---------- INFORMATION SUPPLIED ----------

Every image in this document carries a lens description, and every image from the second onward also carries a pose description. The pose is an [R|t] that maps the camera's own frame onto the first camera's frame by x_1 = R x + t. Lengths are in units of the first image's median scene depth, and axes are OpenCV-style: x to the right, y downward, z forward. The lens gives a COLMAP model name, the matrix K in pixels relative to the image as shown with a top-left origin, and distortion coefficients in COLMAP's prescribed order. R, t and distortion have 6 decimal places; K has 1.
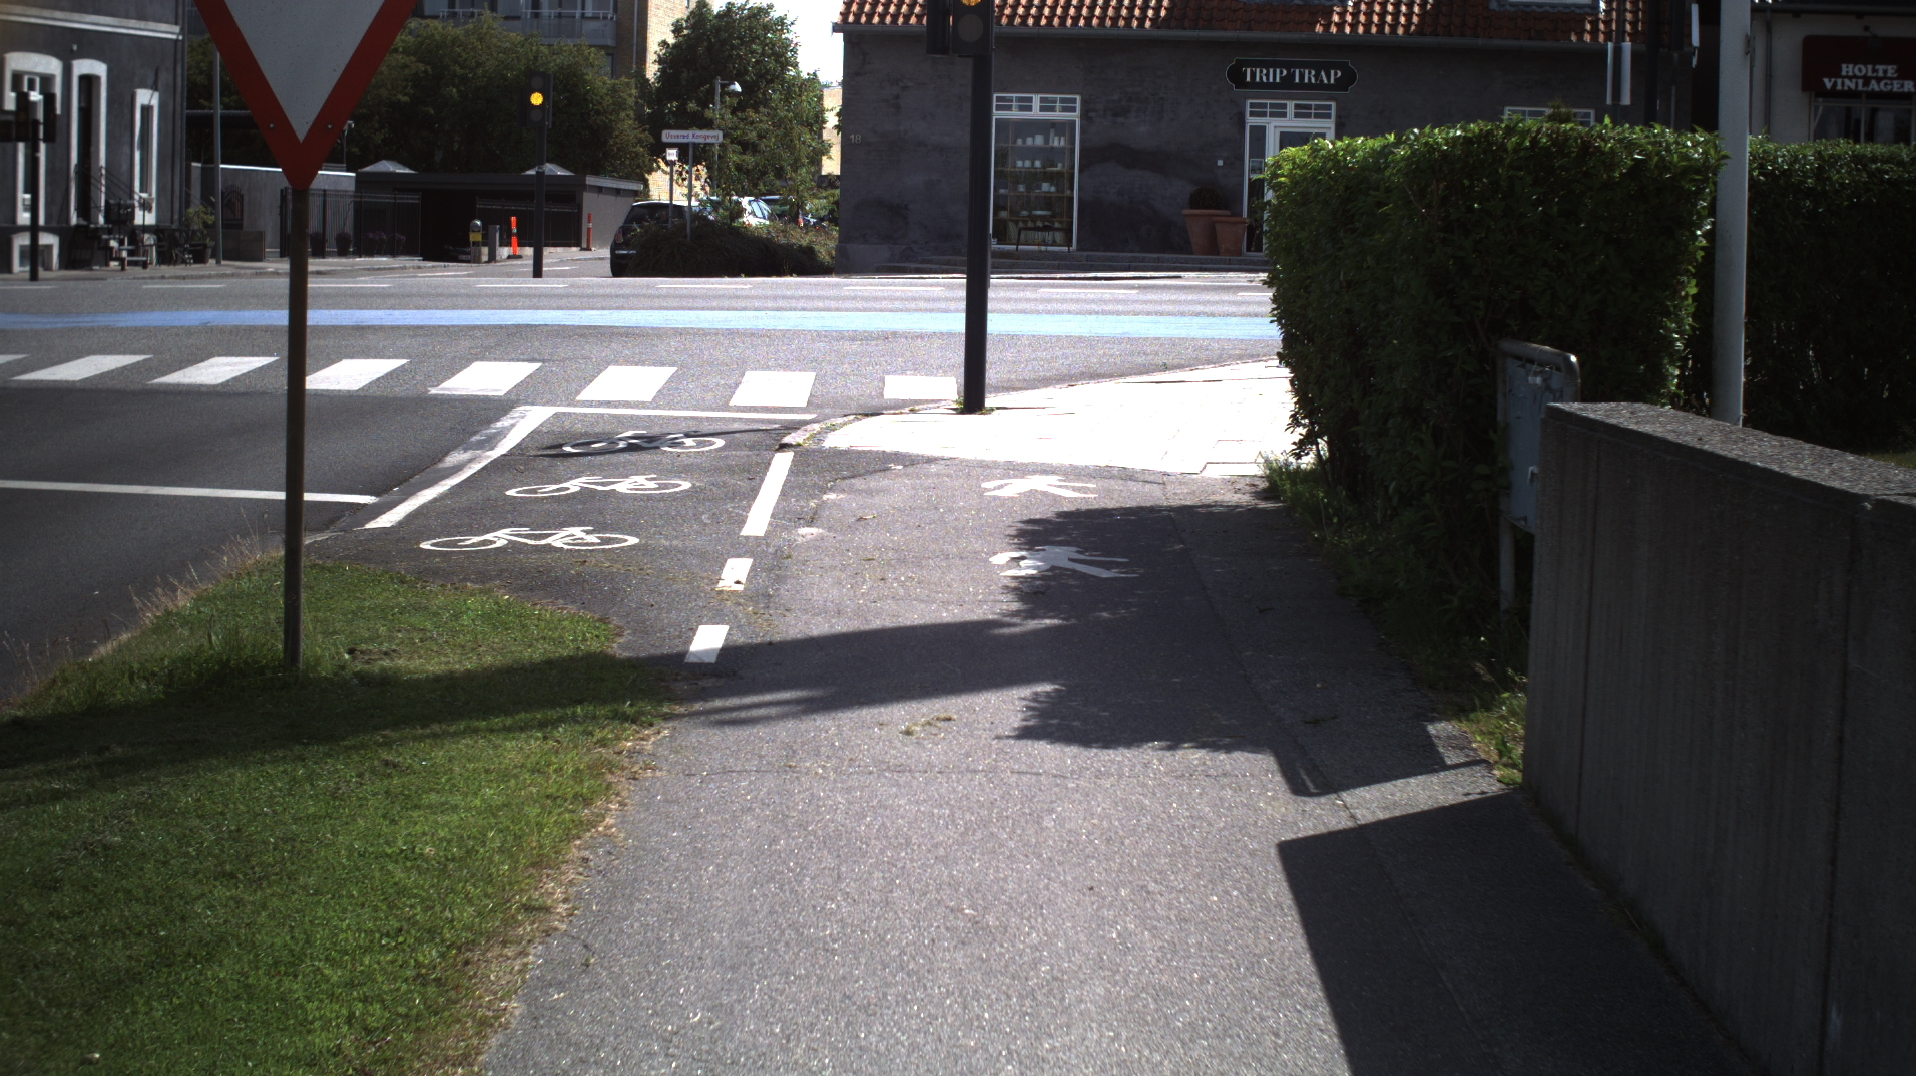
lens RADIAL K [[3545.1, 0, 969.1], [0, 3545.1, 535.5], [0, 0, 1]] dist [-0.256102, 0.000000]
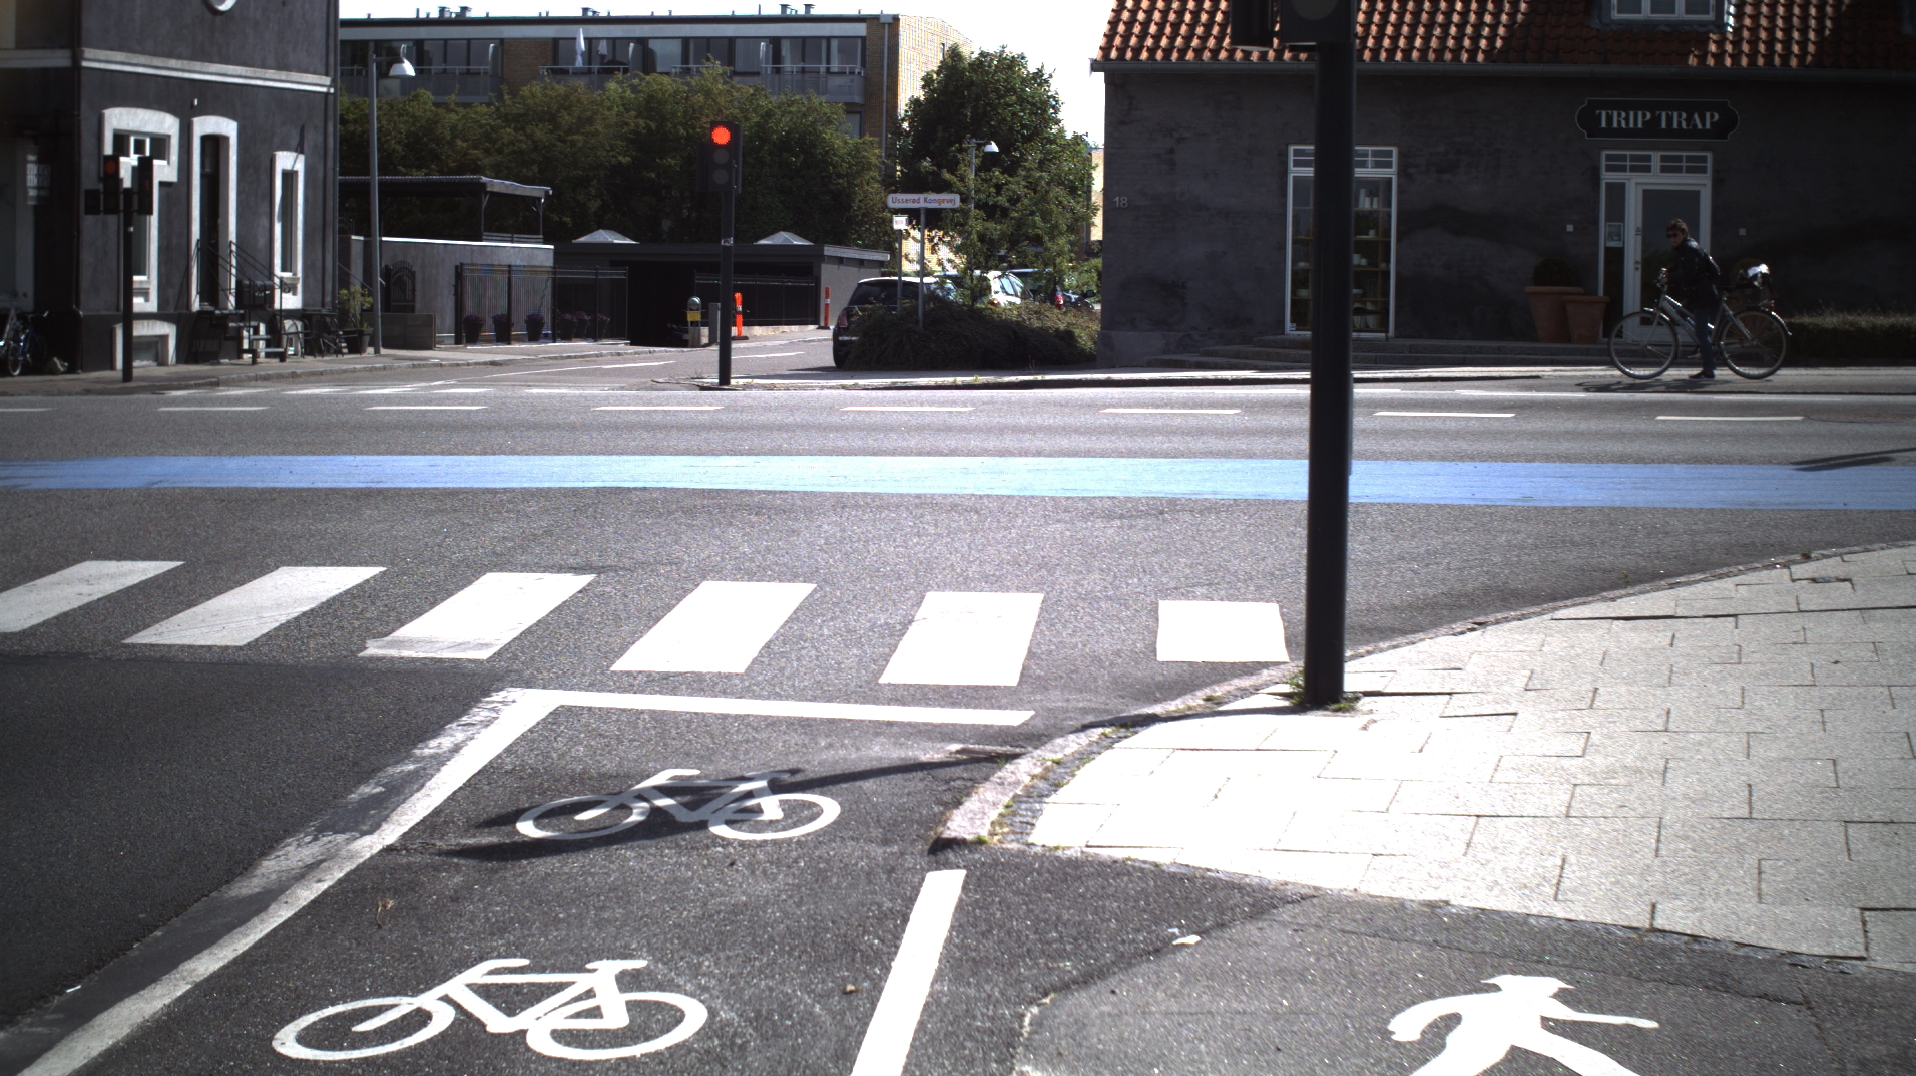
lens RADIAL K [[3545.1, 0, 945.4], [0, 3545.1, 531.8], [0, 0, 1]] dist [-0.256102, 0.000000]
pose [[0.996457, -0.004748, -0.083969, -0.004510], [0.003160, 0.999814, -0.019038, -0.021530], [0.084044, 0.018705, 0.996286, 0.191396]]
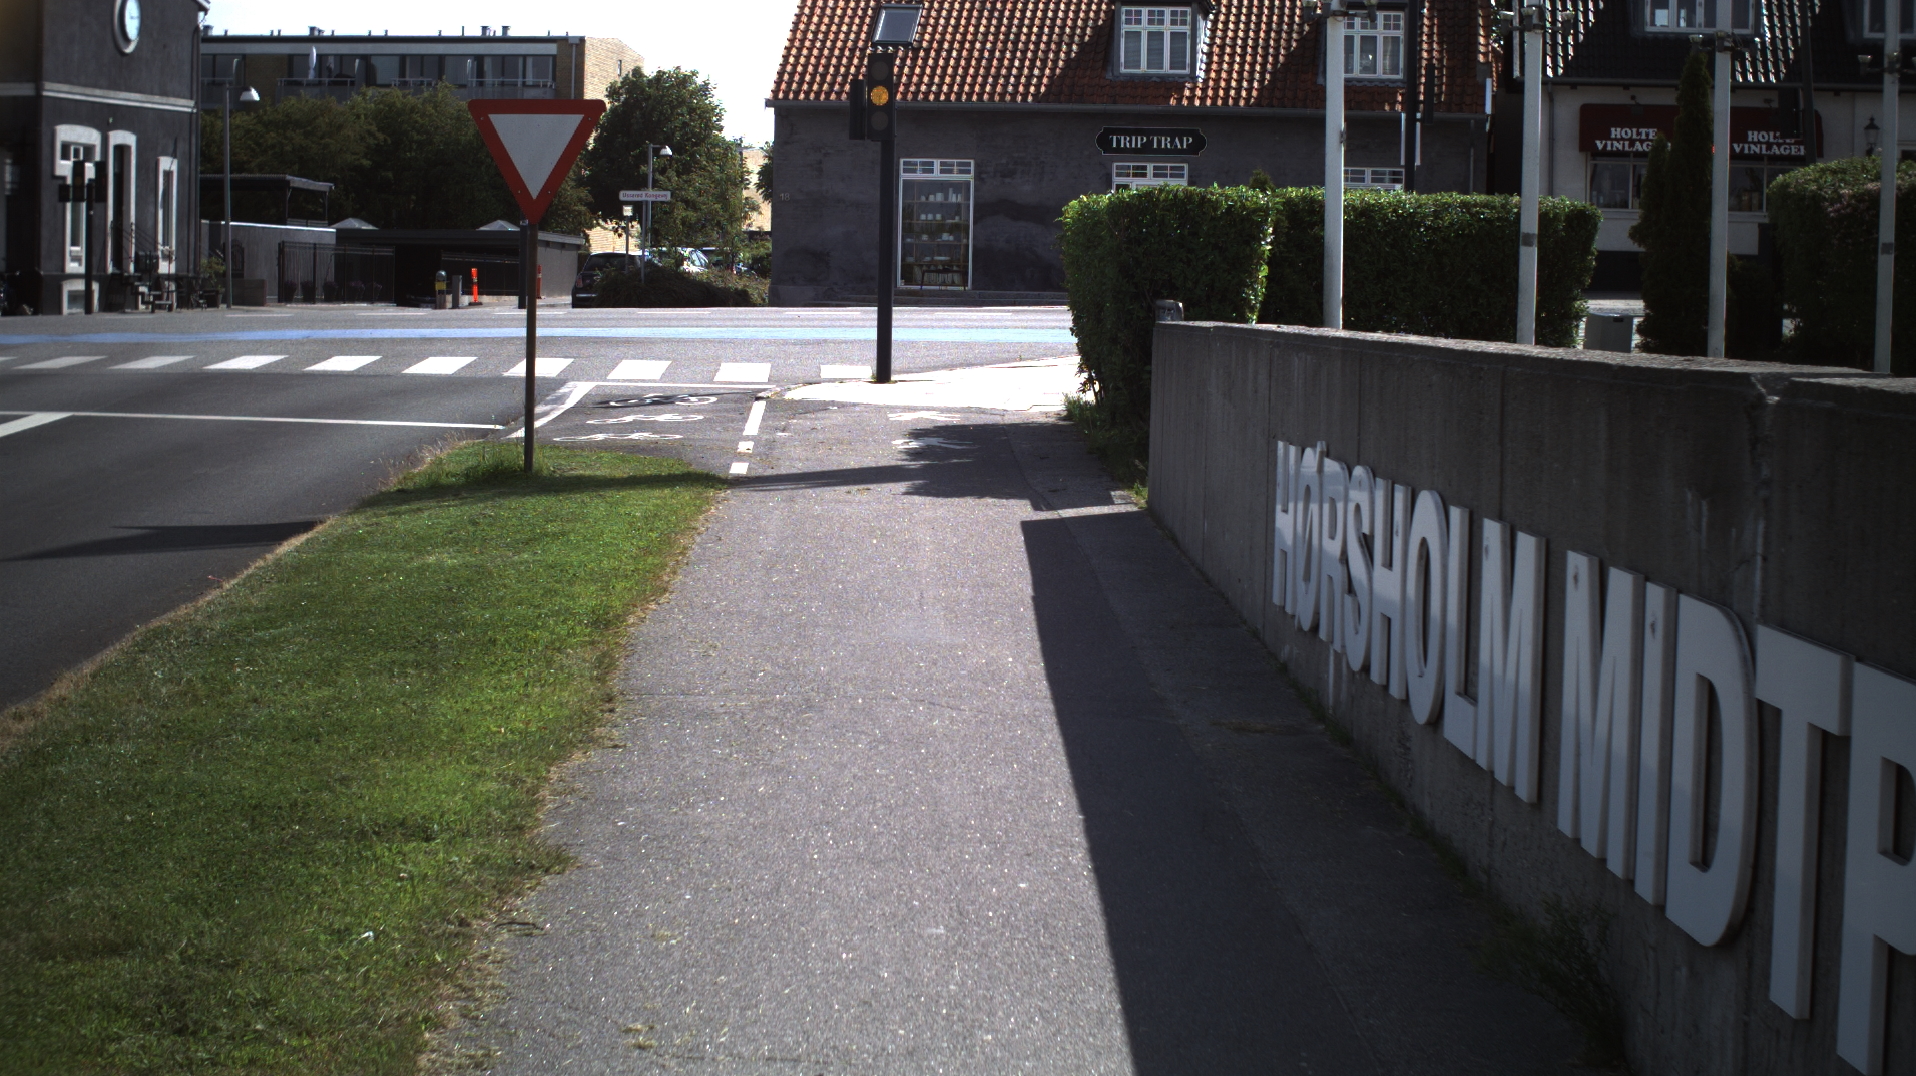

----------

*EXERCISE OBJECTIVE:* Everything in the material must be duplicated exactly, except the pictures.

*RESULT BELOW:*
Every image in this document carries a lens description, and every image from the second onward also carries a pose description. The pose is an [R|t] that maps the camera's own frame onto the first camera's frame by x_1 = R x + t. Lengths are in units of the first image's median scene depth, and axes are OpenCV-style: x to the right, y downward, z forward. The lens gives a COLMAP model name, the matrix K in pixels relative to the image as shown with a top-left origin, and distortion coefficients in COLMAP's prescribed order. R, t and distortion have 6 decimal places; K has 1.
lens RADIAL K [[3545.1, 0, 969.1], [0, 3545.1, 535.5], [0, 0, 1]] dist [-0.256102, 0.000000]
lens RADIAL K [[3545.1, 0, 945.4], [0, 3545.1, 531.8], [0, 0, 1]] dist [-0.256102, 0.000000]
pose [[0.996457, -0.004748, -0.083969, -0.004510], [0.003160, 0.999814, -0.019038, -0.021530], [0.084044, 0.018705, 0.996286, 0.191396]]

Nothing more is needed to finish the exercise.